• _What the task asks_: Transcribe the listing below word for word, leaving out the pictures.

(Figure understanding tasks)
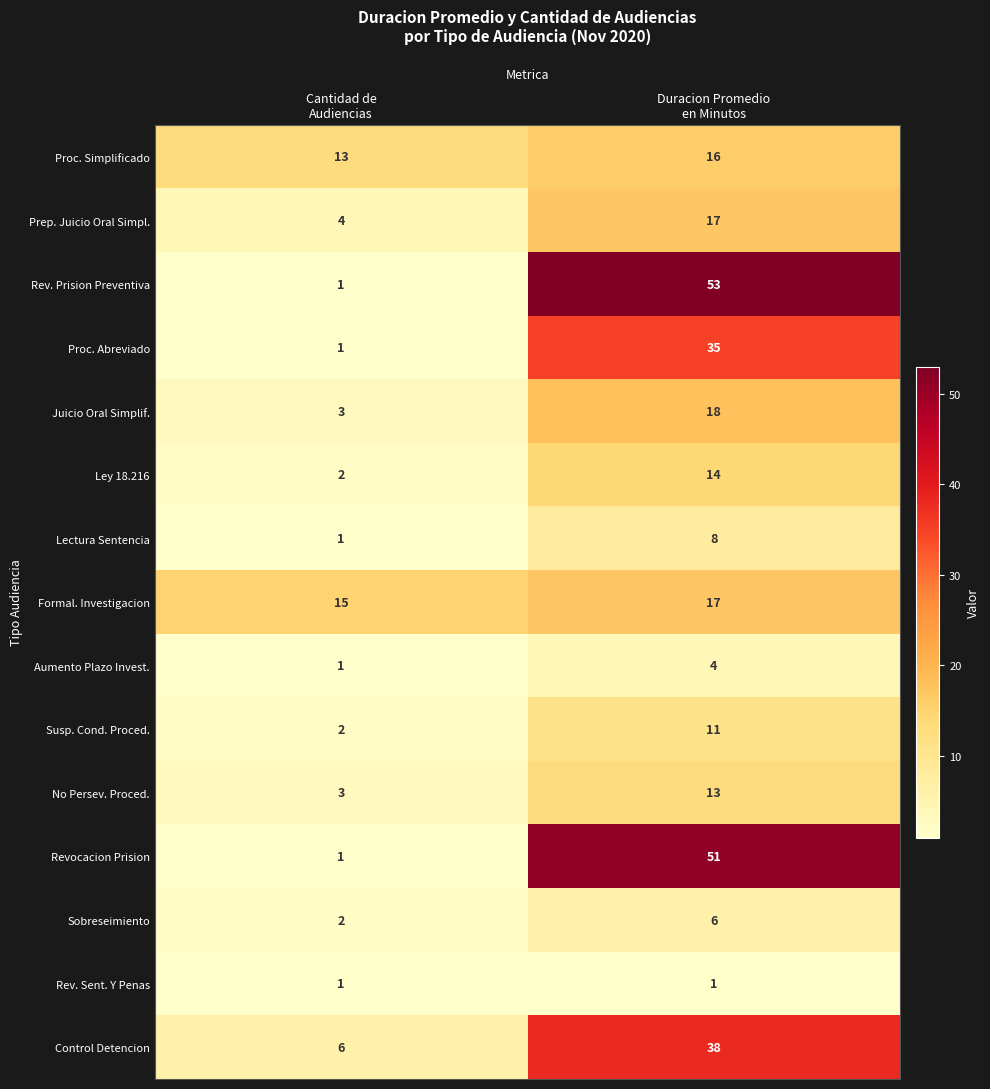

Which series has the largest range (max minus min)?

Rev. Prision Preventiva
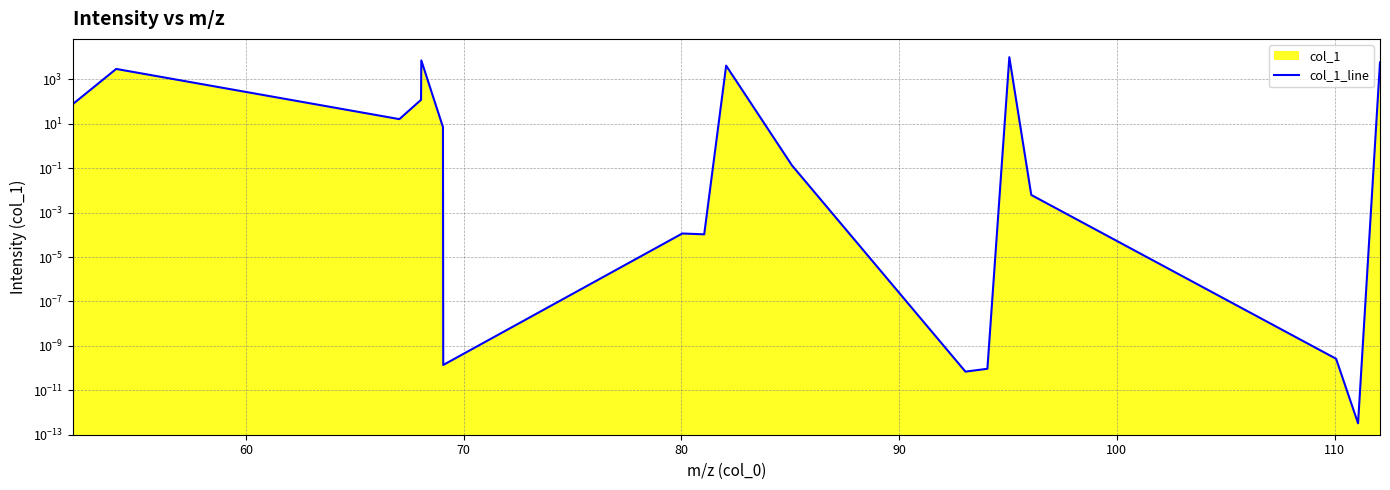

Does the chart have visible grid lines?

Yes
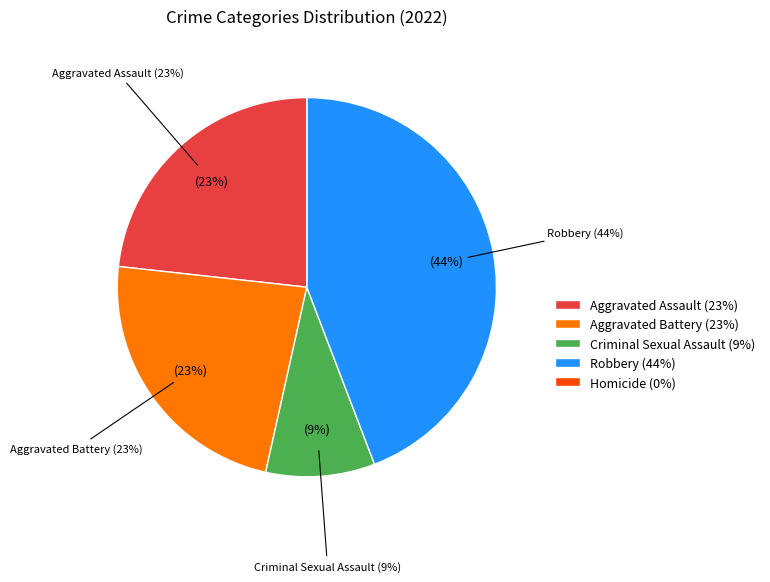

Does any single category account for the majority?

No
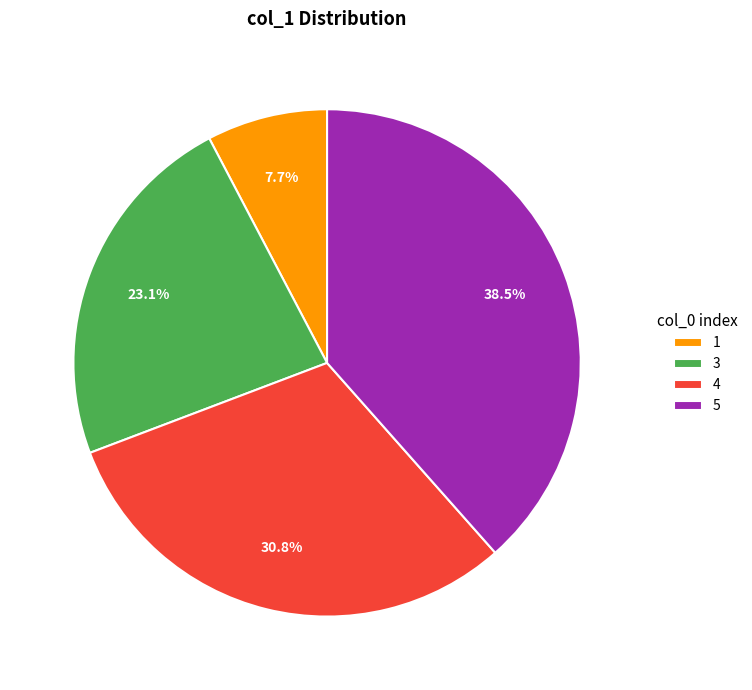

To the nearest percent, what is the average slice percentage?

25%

• _Response for this exercise_:
Which series has the largest range (max minus min)?

Rev. Prision Preventiva

Does the chart have visible grid lines?

Yes

Does any single category account for the majority?

No

To the nearest percent, what is the average slice percentage?

25%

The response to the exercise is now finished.